Explore the material.
A) According to the text on the 1980–81 Wisconsin Badgers hockey season, which arena was the team's home ice?
B) Pick up the text on the 1980–81 Wisconsin Badgers hockey season after its last sentence and continue it.

Given text.
┄┄┄┄┄┄

National champion NCAA Tournament, champion
- Conference: 2nd Big Ten T–2nd WCHA
- Home ice: Dane County Coliseum

Record
- Overall: 27–14–1 (17–11 / 5–5)
- Home: 16–6
- Road: 7–7
- Neutral: 4–1–1

Coaches and captains
- Head coach: Bob Johnson
- Assistant coaches: Grant Standbrook
- Captain: Jay McFarlane

= 1980–81 Wisconsin Badgers men's ice hockey season =

American college ice hockey season

The 1980–81 Wisconsin Badgers men's ice hockey team represented the University of Wisconsin–Madison in college ice hockey. In its fourteenth year under head coach Bob Johnson, the team compiled a 27–14–1 record (17–11 against Western Collegiate Hockey Association (WCHA) opponents) and outscored all opponents 218 to 155. The Badgers were the recipients of an at-large bid in the first year that the NCAA guaranteed 8 teams entry into the postseason tournament and in doing so became the first team to win a national championship because of the expanded format.

==Season==
Wisconsin began the 1980–81 season fresh after compiling its first losing season since returning to NCAA play in 1963. With little expectation for the '81 campaign Bob Johnson's Badgers got off to a fast start, going 7-1 in the first month of the season before embarking on a .500 skid in early November. The Badgers would lose a game in every weekend series until after Christmas when they finally managed to take both games against a mediocre Yale squad, only to lose both games to Rensselaer the following week. Wisconsin was hampered by high-scoring freshman and future NHL-er Bruce Eakin leaving the program after only four games and heading to the WHL.

┄┄┄┄┄┄

Information provided.
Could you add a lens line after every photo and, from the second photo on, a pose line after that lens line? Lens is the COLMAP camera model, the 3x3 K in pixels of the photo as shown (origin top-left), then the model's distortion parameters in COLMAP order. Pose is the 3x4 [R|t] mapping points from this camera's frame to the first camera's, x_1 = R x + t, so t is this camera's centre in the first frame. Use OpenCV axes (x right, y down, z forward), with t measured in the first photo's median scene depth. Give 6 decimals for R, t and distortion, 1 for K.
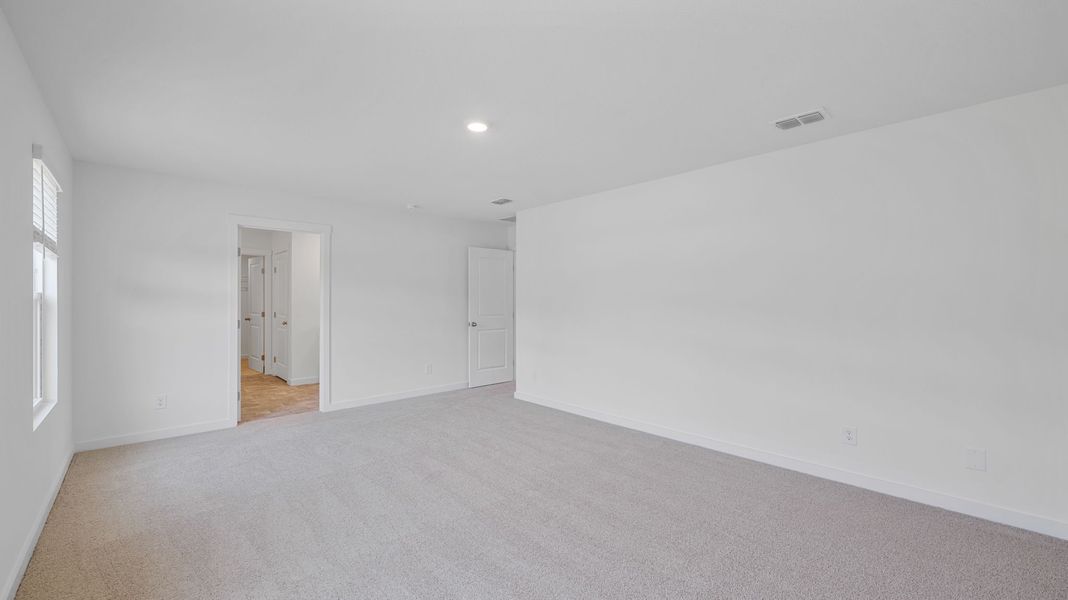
lens RADIAL K [[428.4, 0, 530.7], [0, 428.4, 290.7], [0, 0, 1]] dist [0.000336, -0.000030]
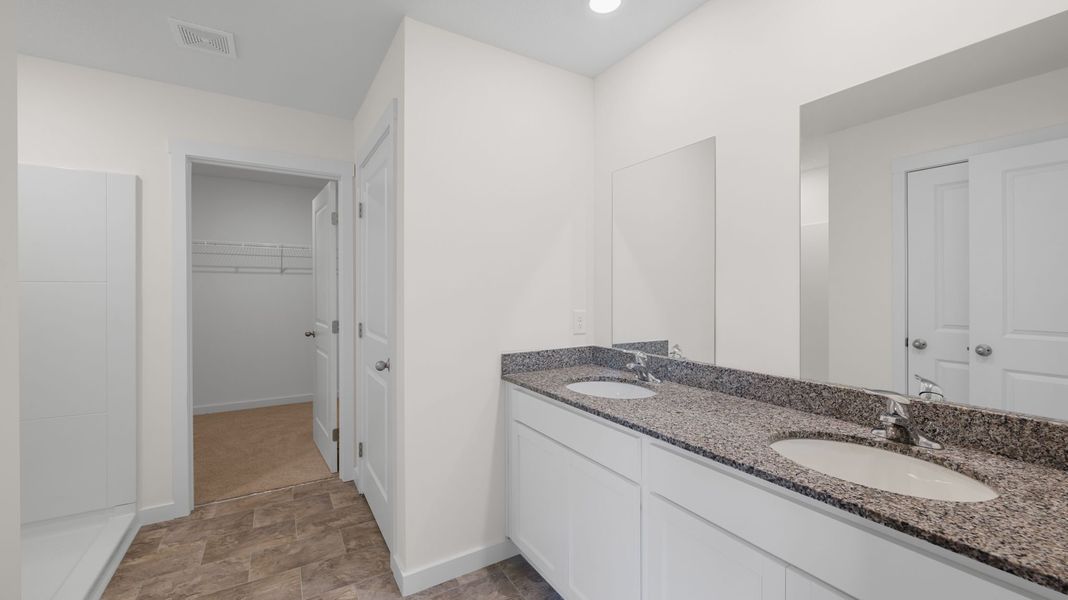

┄┄┄┄┄┄

Answers.
A) Dane County Coliseum

B)
From January 1 onward, Wisconsin managed to just post a winning record, going 10-8 over that stretch but still finishing in a tie for second in conference standings on the strength of their early-season success. The Badgers won the tie-breaker over Michigan Tech and were seeded second in the WCHA Tournament. After winning their first game against Colorado College 8-2 it appeared Wisconsin was set for an appearance in second round until the Tigers roared back with an 11-4 win in the second game and upset a stunned Badger team 13-12 in the series.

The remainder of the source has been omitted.